Area State Lawmakers Support Legislation To Scrap ‘Ropes Law’
Albany, N.Y., June 25— State Senator Tom O’Mara (R,C-Big Flats), Assemblyman Chris Friend (R-Big Flats) and Assemblyman Phil Palmesano (R,C-Corning) have voted in favor of legislation, given final legislative approval, to eliminate the state’s one-size-fits-all “Ropes Law” for firefighter safety and allow local fire departments more flexibility to choose equipment that best meets the needs and conditions of their communities.
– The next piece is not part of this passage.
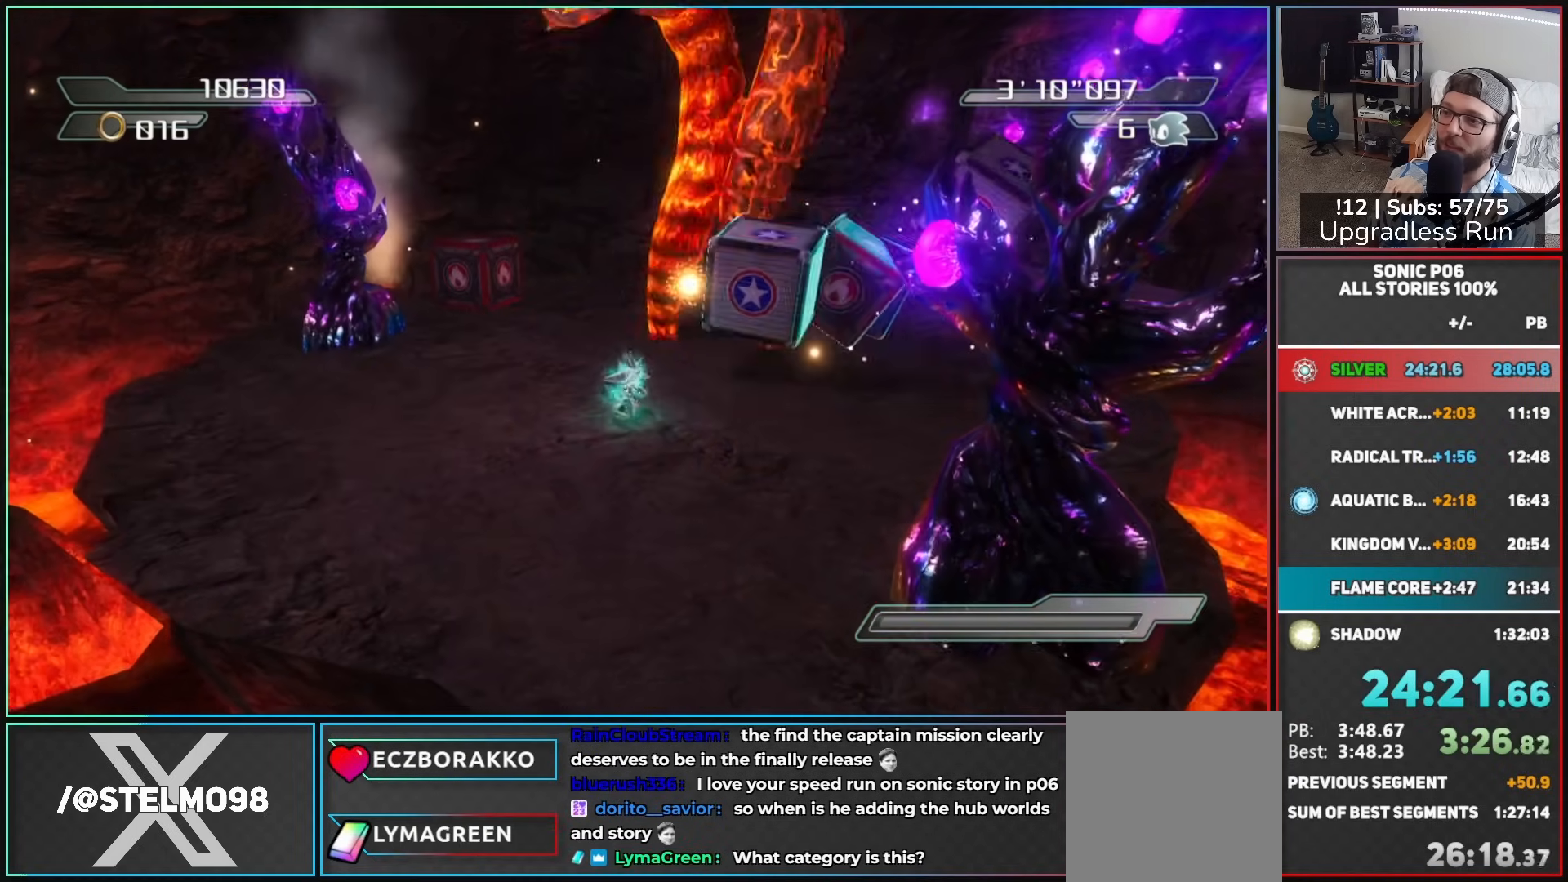
{"buttons": [], "left_stick": "up-left", "right_stick": "left", "button_events": [[133, "R2", "up"]]}
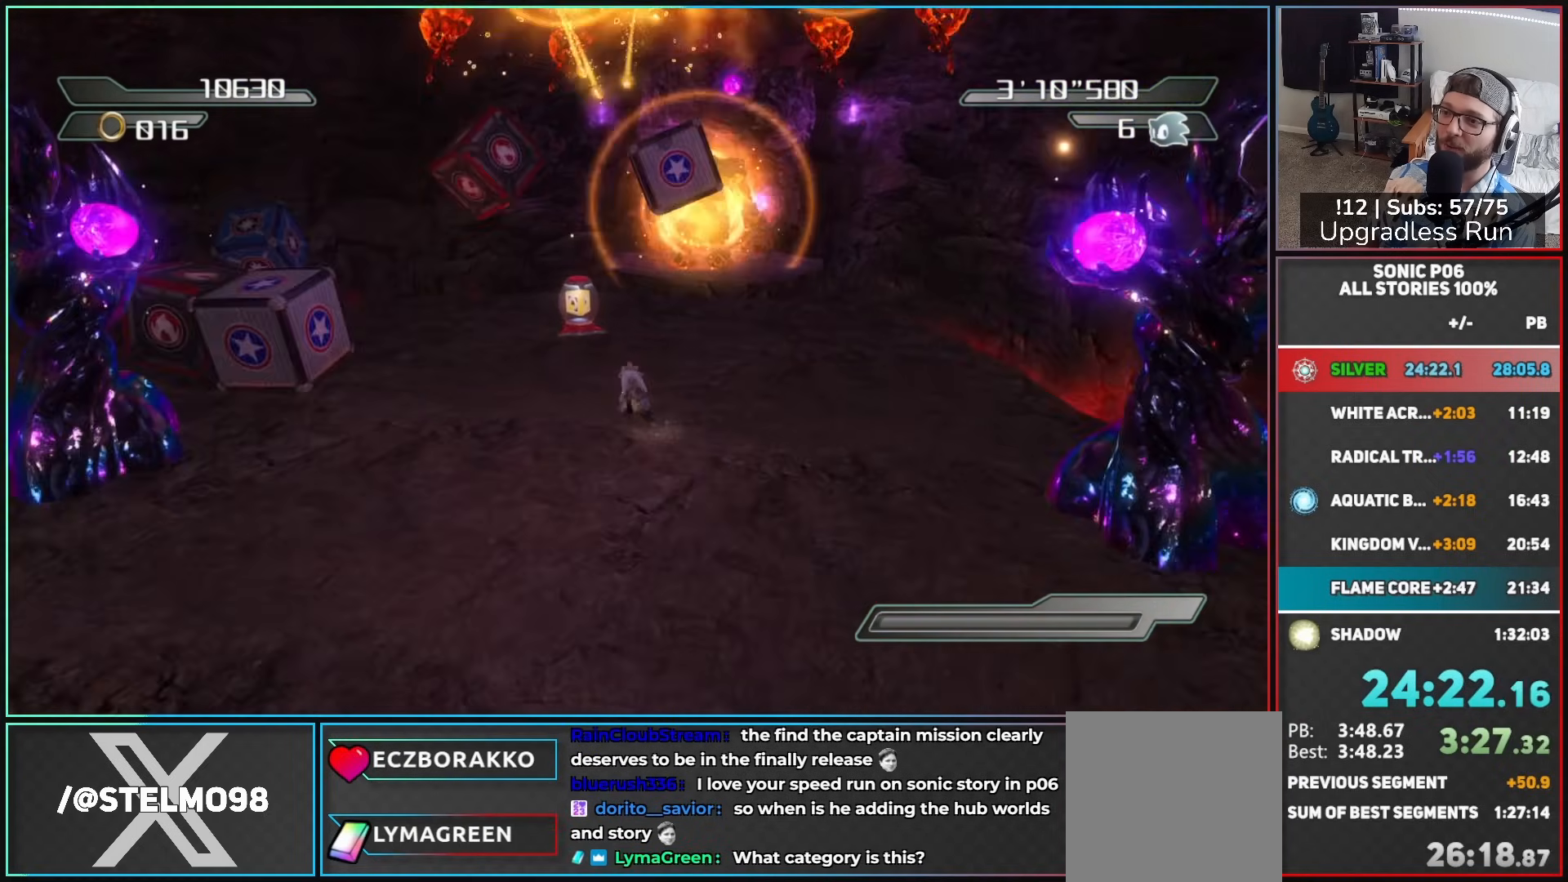
{"buttons": [], "left_stick": "up", "right_stick": "center", "button_events": []}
The so-called “Ropes Law” stemmed from a January 2005 tragedy in New York City where two firefighters were killed and four others badly injured when they were forced to jump from a fourth-floor window of a burning building in the Bronx. That day, known as “Black Sunday,” also saw a third firefighter die while fighting a basement fire in Brooklyn and then another die in a different location in the Bronx. A subsequent internal Fire Department of New York (FDNY) report uncovered a failure to provide escape ropes, update operational procedures and adequate training.
The resulting law, commonly called the “Ropes Law,” has since been interpreted by the state to require local departments statewide to provide specific, expensive safety equipment suited for high-rise emergency bailouts statewide. It has applied the high-rise rules to rural and suburban departments where the tallest buildings could be a barn or two-story house.
“The ‘Ropes Rule’ was well-intentioned but it was the product of an out-of-touch Albany bureaucracy that left taxpayers footing the bill for unnecessarily expensive purchases of equipment that goes unused in many rural areas and smaller localities upstate,” O’Mara, Friend and Palmesano said in a statement. “This legislation will give our local fire chiefs the flexibility they should have to make safety equipment decisions based on what works best in their rural and small town departments. It eliminates an unfunded mandate, is more cost-effective for taxpayers and still, most importantly, ensures the safety of local firefighters.”
Under the new legislation (S.7677/A.10677), fire departments would still need to be properly equipped to handle emergency escapes, but local chiefs could choose from a range of nationally recognized safety systems instead of being required to purchase, at exorbitant expense, a single type that may not even be effective for their firefighters.
The legislation now goes to Governor Andrew Cuomo to be signed into law.